Escribo estas líneas como colofón agradecido de un verano en el que me he regalado volver a dedicarle muchas decenas de horas a la lectura, hasta el punto de convertirla en la ocupación principal de mis días de descanso. Hablo, naturalmente, de la lectura de libros, que en este agosto han sido sobre todo clásicos escritos unos cuantos siglos atrás. La lectura forma parte de mi rutina de todo el año, pero he de reconocer que echaba de menos aquella experiencia gloriosa, que tanto apuré en mi juventud, de dedicar horas y horas a leer, en lugar de hacerlo al salto de mata impuesto por las urgencias diarias y cada vez más caóticas que apremian al autónomo dedicado a una profesión creativa.

Recuperar esa experiencia, tras haber tomado hace meses ya la decisión de desconectar por completo de las redes sociales como herramienta de interacción y conversación, lleva a la firme convicción de que en los últimos años hemos sido objeto de una colosal estafa, una suplantación sensacional que malbarata las horas y el conocimiento de cientos de millones de personas. En ese flujo al que constantemente se nos invita —o incluso parece que se nos conmina— apenas circula sustancia de peso, pero demanda y consume un tiempo que nos hurta a la conversación más formidable y enjundiosa que ha inventado el hombre, y que no es otra que la lectura literaria, esa bendita "comunicación en el seno de la soledad" de la que hablaba Marcel Proust y que se aprecia, en especial, cuando se practica como inmersión.

La comunicación entre personas en la era digital, plasmada también en textos, pero sobre todo en imágenes, se ha sometido a una doble tiranía: la de la exhibición y la de la inmediatez. La comunicación entre personas que se articula a través del libro le proporciona al lector, por el contrario, una doble libertad: la del recogimiento y la del diferimiento. Nada para apreciarlo como leer una obra escrita hace casi 1.500 años —que además suma más de 1.400 páginas y apenas tiene lectores— y constatar que su sentido permanece tan incólume que se realiza plenamente en la interpretación del texto, por ejemplo, a la luz de lo que uno acaba de ver en el telediario. Comprende uno, de paso, que en la naturaleza humana los cambios acontecen mucho más despacio de lo que sugiere nuestro engañoso carrusel de novedades.

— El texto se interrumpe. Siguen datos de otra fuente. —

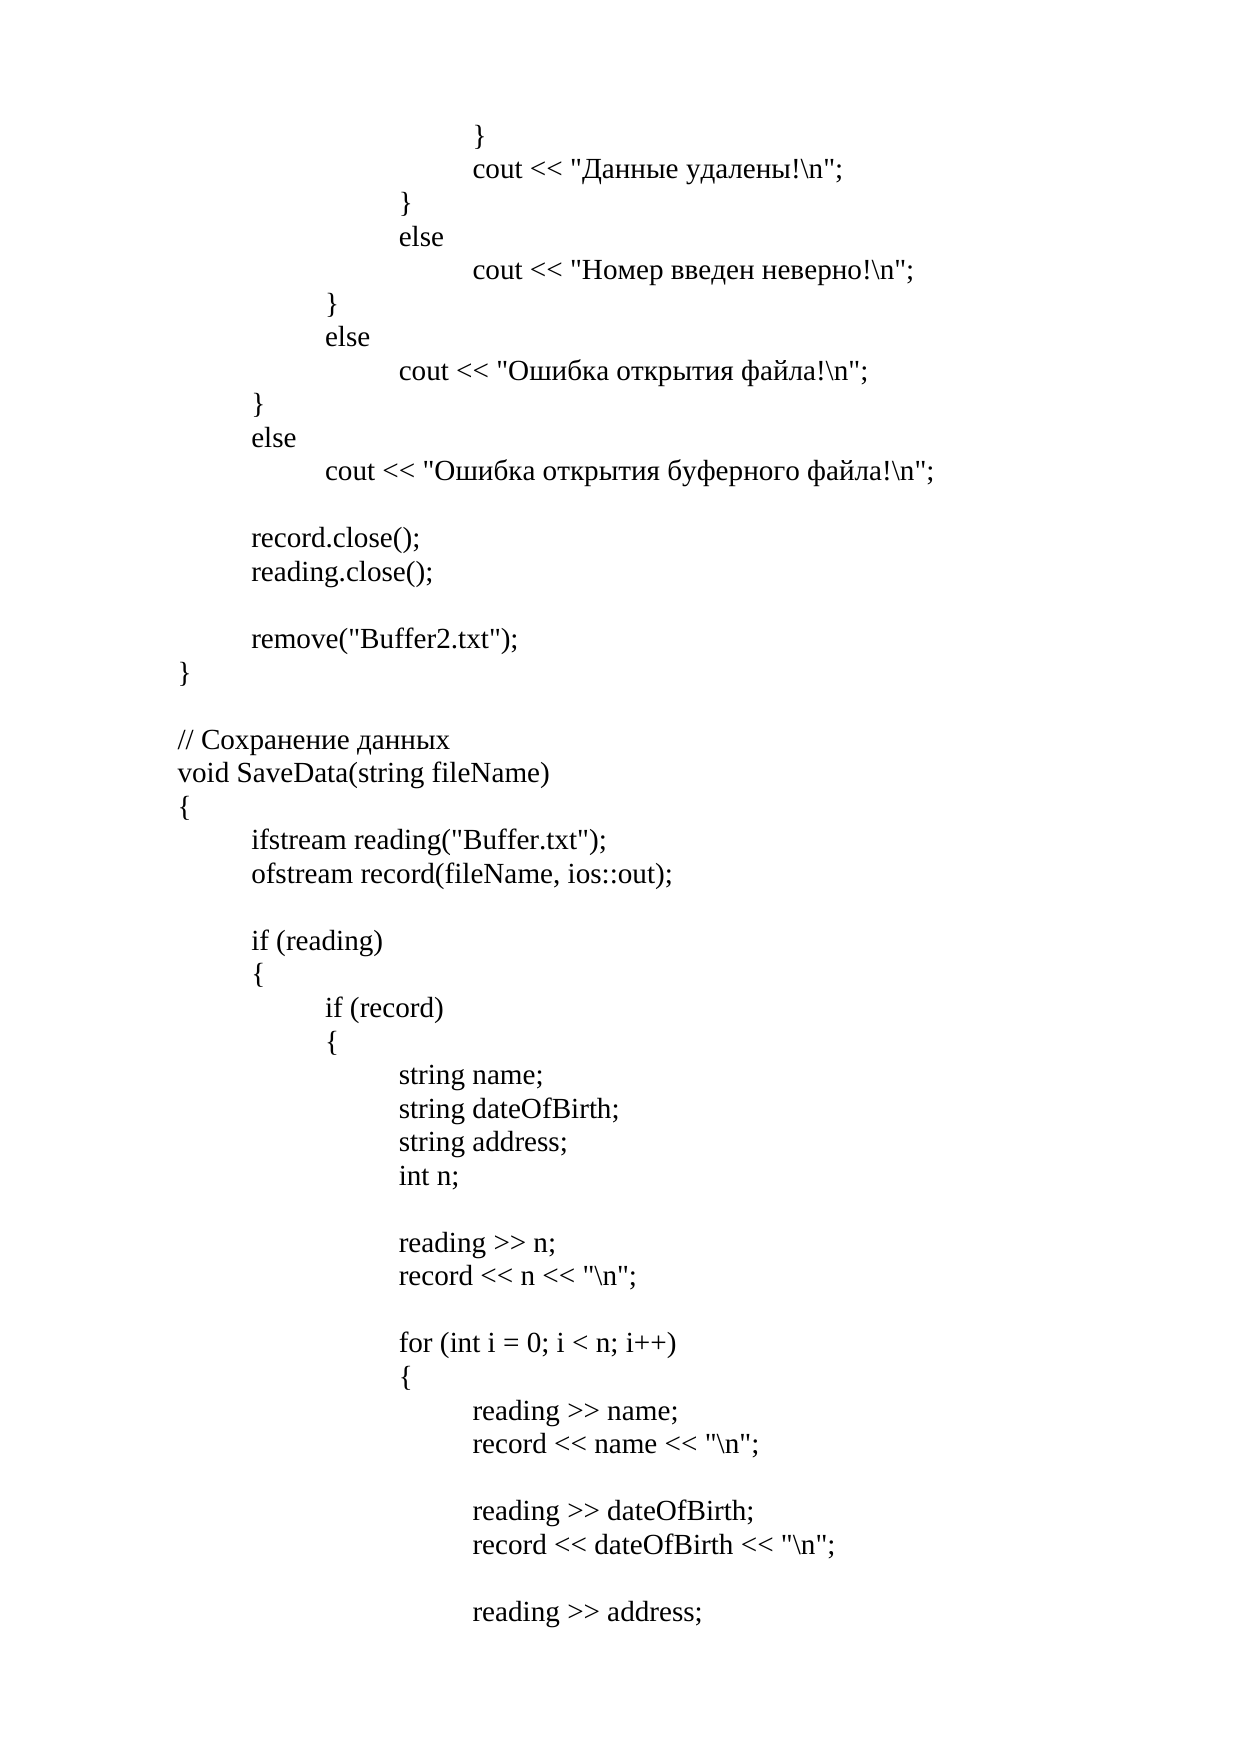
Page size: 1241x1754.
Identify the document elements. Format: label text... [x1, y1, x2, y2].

text if (reading) [177, 923, 1152, 957]
text reading >> dateOfBirth; [177, 1493, 1152, 1527]
text } [177, 185, 1152, 219]
text { [177, 957, 1152, 990]
text } [177, 386, 1152, 420]
text record.close(); [177, 521, 1152, 554]
text record << n << "\n"; [177, 1258, 1152, 1292]
text int n; [177, 1158, 1152, 1191]
text { [177, 1359, 1152, 1393]
text } [177, 655, 1152, 688]
text string dateOfBirth; [177, 1091, 1152, 1124]
text cout << "Данные удалены!\n"; [177, 152, 1152, 185]
text record << dateOfBirth << "\n"; [177, 1527, 1152, 1560]
text cout << "Ошибка открытия буферного файла!\n"; [177, 453, 1152, 487]
text if (record) [177, 990, 1152, 1024]
text reading >> n; [177, 1225, 1152, 1258]
text string address; [177, 1124, 1152, 1158]
text // Сохранение данных [177, 722, 1152, 755]
text record << name << "\n"; [177, 1426, 1152, 1460]
text reading.close(); [177, 554, 1152, 588]
text reading >> address; [177, 1594, 1152, 1627]
text { [177, 789, 1152, 822]
text cout << "Ошибка открытия файла!\n"; [177, 353, 1152, 386]
text } [177, 118, 1152, 152]
text } [177, 286, 1152, 319]
text ifstream reading("Buffer.txt"); [177, 822, 1152, 856]
text { [177, 1024, 1152, 1057]
text else [177, 219, 1152, 252]
text ofstream record(fileName, ios::out); [177, 856, 1152, 889]
text cout << "Номер введен неверно!\n"; [177, 252, 1152, 286]
text else [177, 319, 1152, 353]
text void SaveData(string fileName) [177, 755, 1152, 789]
text for (int i = 0; i < n; i++) [177, 1326, 1152, 1359]
text reading >> name; [177, 1393, 1152, 1426]
text string name; [177, 1057, 1152, 1091]
text else [177, 420, 1152, 453]
text remove("Buffer2.txt"); [177, 621, 1152, 655]
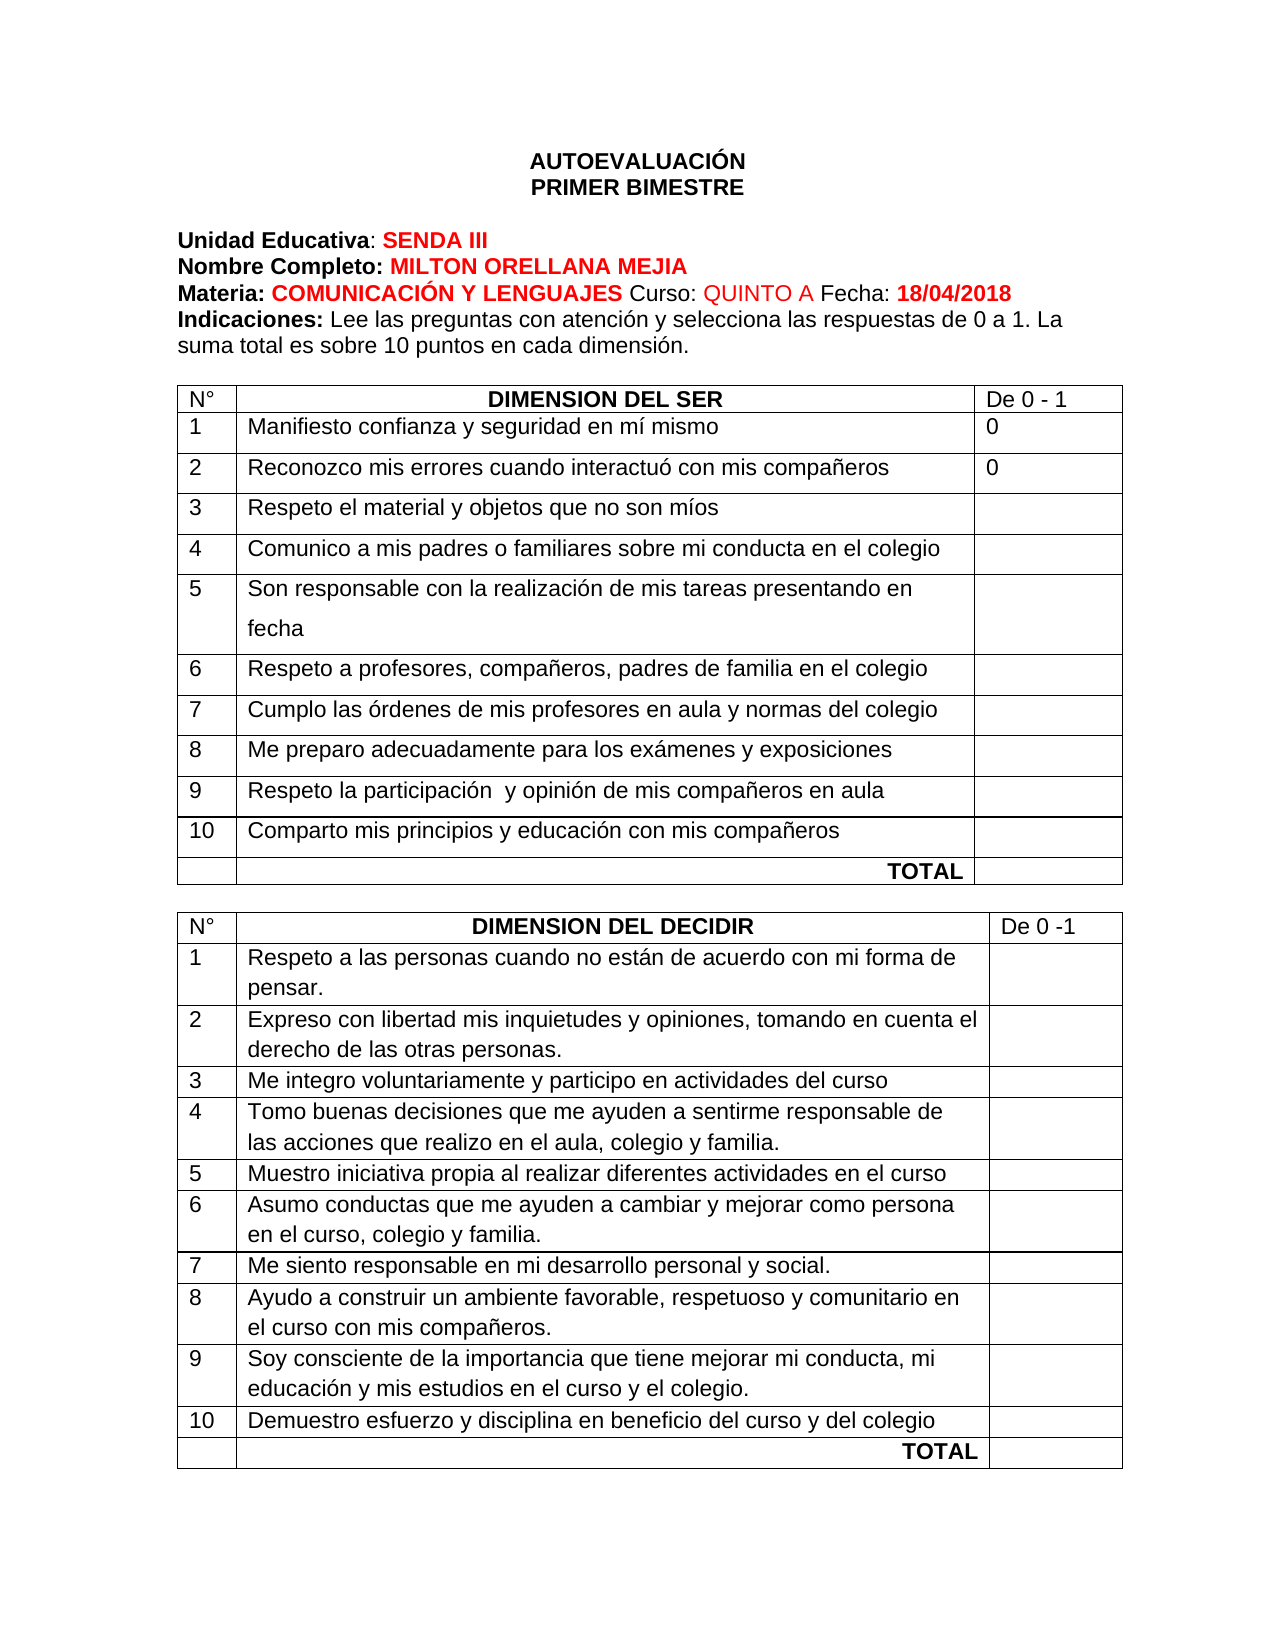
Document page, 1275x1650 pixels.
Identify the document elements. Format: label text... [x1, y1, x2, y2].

table_cell Ayudo a construir un ambiente favorable, respetuoso y comunitario en el curso con mis compañeros. [237, 1284, 989, 1344]
text Indicaciones: Lee las preguntas con atención y selecciona las respuestas de 0 a 1. La suma total es sobre 10 puntos en cada dimensión. [177, 306, 1098, 358]
table_cell Manifiesto confianza y seguridad en mí mismo [237, 413, 974, 453]
table_cell [975, 535, 1122, 574]
table_cell Respeto la participación y opinión de mis compañeros en aula [237, 777, 974, 816]
table_cell [975, 655, 1122, 695]
table_cell 1 [178, 944, 236, 1004]
table_cell 4 [178, 535, 236, 574]
table_cell Respeto a las personas cuando no están de acuerdo con mi forma de pensar. [237, 944, 989, 1004]
table_cell Respeto el material y objetos que no son míos [237, 494, 974, 534]
table_cell [975, 736, 1122, 776]
table_cell 7 [178, 1253, 236, 1283]
table_header DIMENSION DEL SER [237, 386, 974, 412]
table_cell 5 [178, 1160, 236, 1190]
table_cell [990, 944, 1122, 1004]
table_cell 10 [178, 818, 236, 857]
table_cell [990, 1067, 1122, 1097]
table_cell Muestro iniciativa propia al realizar diferentes actividades en el curso [237, 1160, 989, 1190]
table_cell Comparto mis principios y educación con mis compañeros [237, 818, 974, 857]
table_cell Reconozco mis errores cuando interactuó con mis compañeros [237, 454, 974, 493]
table_cell [178, 1438, 236, 1468]
table_cell [990, 1160, 1122, 1190]
table_cell 0 [975, 454, 1122, 493]
table_cell [990, 1253, 1122, 1283]
table_cell Me integro voluntariamente y participo en actividades del curso [237, 1067, 989, 1097]
table_cell Cumplo las órdenes de mis profesores en aula y normas del colegio [237, 696, 974, 735]
table_cell [975, 818, 1122, 857]
table_cell Comunico a mis padres o familiares sobre mi conducta en el colegio [237, 535, 974, 574]
table_cell [990, 1407, 1122, 1437]
table_header De 0 - 1 [975, 386, 1122, 412]
table_cell [990, 1438, 1122, 1468]
table_cell 3 [178, 1067, 236, 1097]
table_cell Expreso con libertad mis inquietudes y opiniones, tomando en cuenta el derecho de las otras personas. [237, 1006, 989, 1066]
table_cell Soy consciente de la importancia que tiene mejorar mi conducta, mi educación y mis estudios en el curso y el colegio. [237, 1345, 989, 1406]
table_cell 2 [178, 454, 236, 493]
text Nombre Completo: MILTON ORELLANA MEJIA [177, 253, 1098, 279]
table_cell [990, 1284, 1122, 1344]
table_cell [975, 575, 1122, 654]
table_cell [975, 696, 1122, 735]
table_cell Demuestro esfuerzo y disciplina en beneficio del curso y del colegio [237, 1407, 989, 1437]
table_cell Me preparo adecuadamente para los exámenes y exposiciones [237, 736, 974, 776]
table_cell TOTAL [237, 858, 974, 884]
table_header N° [178, 386, 236, 412]
table_cell 5 [178, 575, 236, 654]
table_cell [990, 1345, 1122, 1406]
text Materia: COMUNICACIÓN Y LENGUAJES Curso: QUINTO A Fecha: 18/04/2018 [177, 279, 1098, 306]
table_cell Me siento responsable en mi desarrollo personal y social. [237, 1253, 989, 1283]
table_cell 6 [178, 1191, 236, 1251]
table_header N° [178, 913, 236, 943]
table_cell [990, 1006, 1122, 1066]
table_cell [975, 777, 1122, 816]
table_header De 0 -1 [990, 913, 1122, 943]
table_cell 6 [178, 655, 236, 695]
table_cell TOTAL [237, 1438, 989, 1468]
table_cell 4 [178, 1098, 236, 1159]
table_cell 3 [178, 494, 236, 534]
table_cell 9 [178, 777, 236, 816]
table_cell Tomo buenas decisiones que me ayuden a sentirme responsable de las acciones que realizo en el aula, colegio y familia. [237, 1098, 989, 1159]
table_cell 8 [178, 736, 236, 776]
text PRIMER BIMESTRE [177, 174, 1098, 200]
table_cell 0 [975, 413, 1122, 453]
table_header DIMENSION DEL DECIDIR [237, 913, 989, 943]
text Unidad Educativa: SENDA III [177, 227, 1098, 253]
table_cell [178, 858, 236, 884]
text AUTOEVALUACIÓN [177, 148, 1098, 174]
table_cell 10 [178, 1407, 236, 1437]
table_cell [975, 494, 1122, 534]
table_cell Son responsable con la realización de mis tareas presentando en fecha [237, 575, 974, 654]
table_cell [990, 1191, 1122, 1251]
table_cell 2 [178, 1006, 236, 1066]
table_cell 9 [178, 1345, 236, 1406]
table_cell 7 [178, 696, 236, 735]
table_cell Respeto a profesores, compañeros, padres de familia en el colegio [237, 655, 974, 695]
table_cell 8 [178, 1284, 236, 1344]
table_cell 1 [178, 413, 236, 453]
table_cell Asumo conductas que me ayuden a cambiar y mejorar como persona en el curso, colegio y familia. [237, 1191, 989, 1251]
table_cell [975, 858, 1122, 884]
table_cell [990, 1098, 1122, 1159]
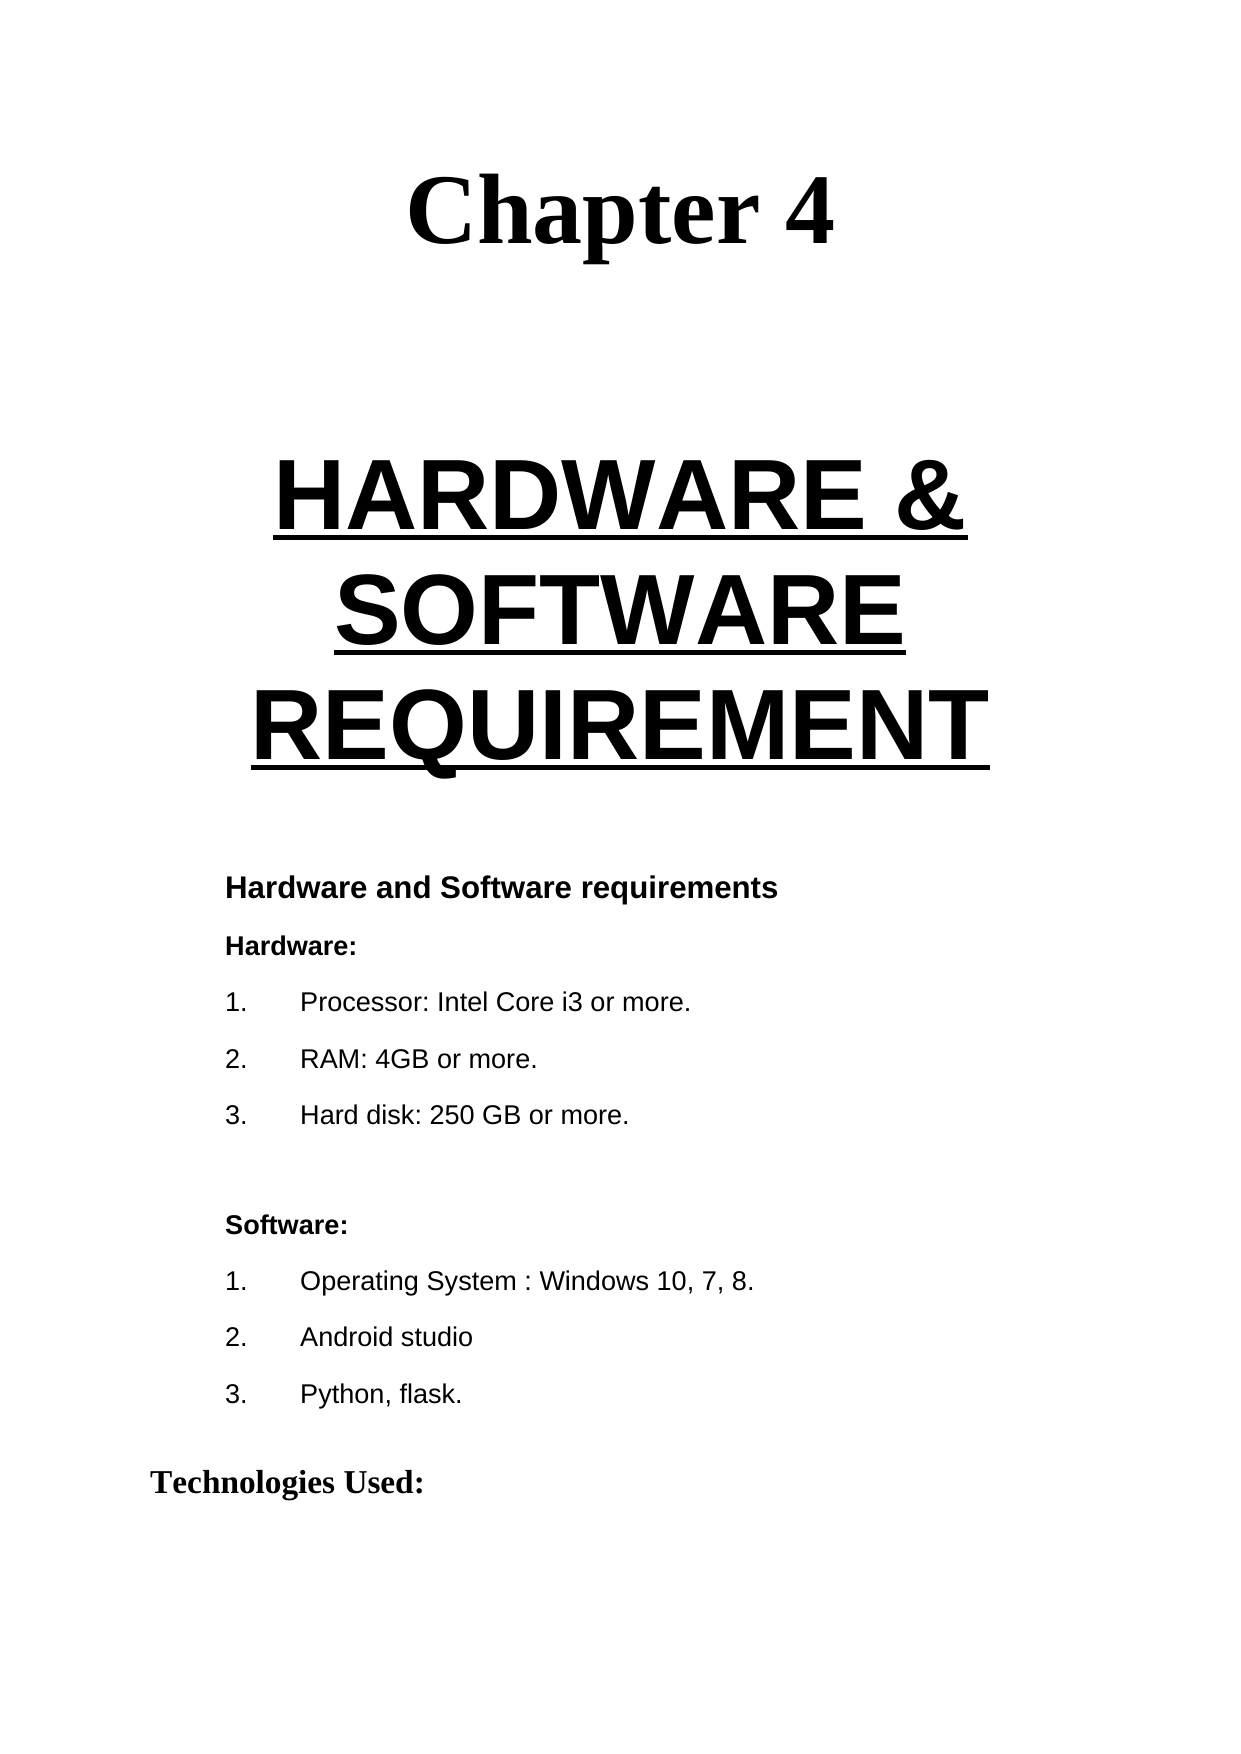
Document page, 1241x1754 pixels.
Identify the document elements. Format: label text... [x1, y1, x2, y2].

text 1. Processor: Intel Core i3 or more. [150, 986, 1090, 1018]
text 2. Android studio [150, 1321, 1090, 1353]
text Chapter 4 [150, 150, 1090, 265]
text Technologies Used: [150, 1463, 1090, 1501]
text HARDWARE & SOFTWARE REQUIREMENT [150, 436, 1090, 781]
text 1. Operating System : Windows 10, 7, 8. [150, 1265, 1090, 1296]
text 3. Hard disk: 250 GB or more. [150, 1099, 1090, 1130]
text Hardware: [150, 930, 1090, 961]
text Hardware and Software requirements [150, 869, 1090, 905]
text 3. Python, flask. [150, 1378, 1090, 1409]
text 2. RAM: 4GB or more. [150, 1043, 1090, 1074]
text Software: [150, 1209, 1090, 1240]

Ya quisiéramos los que escribimos poder estar seguros de que nuestras palabras serán capaces de una perduración tal, que empuje a un lector tan diferido en el tiempo a recogerse en ellas para encontrar ecos de su propia observación y vivencia. No se nos otorga esa prerrogativa, que administran los dioses y los hombres con criterios ajenos a nuestra jurisdicción. En cambio, tenemos los que leemos el privilegio inmenso de saber que hay palabras escritas por otros, hace siglos y aun milenios, que nos sirven para reencontrarnos con lo más profundo de nosotros mismos y atisbar alguna verdad de las que más nos incumben. No podemos permitir que nos roben ese tesoro quienes buscan estabularnos a golpe de clic en la gran granja global de datos. Es perentorio rebelarse: leer mucho más, clicar mucho menos.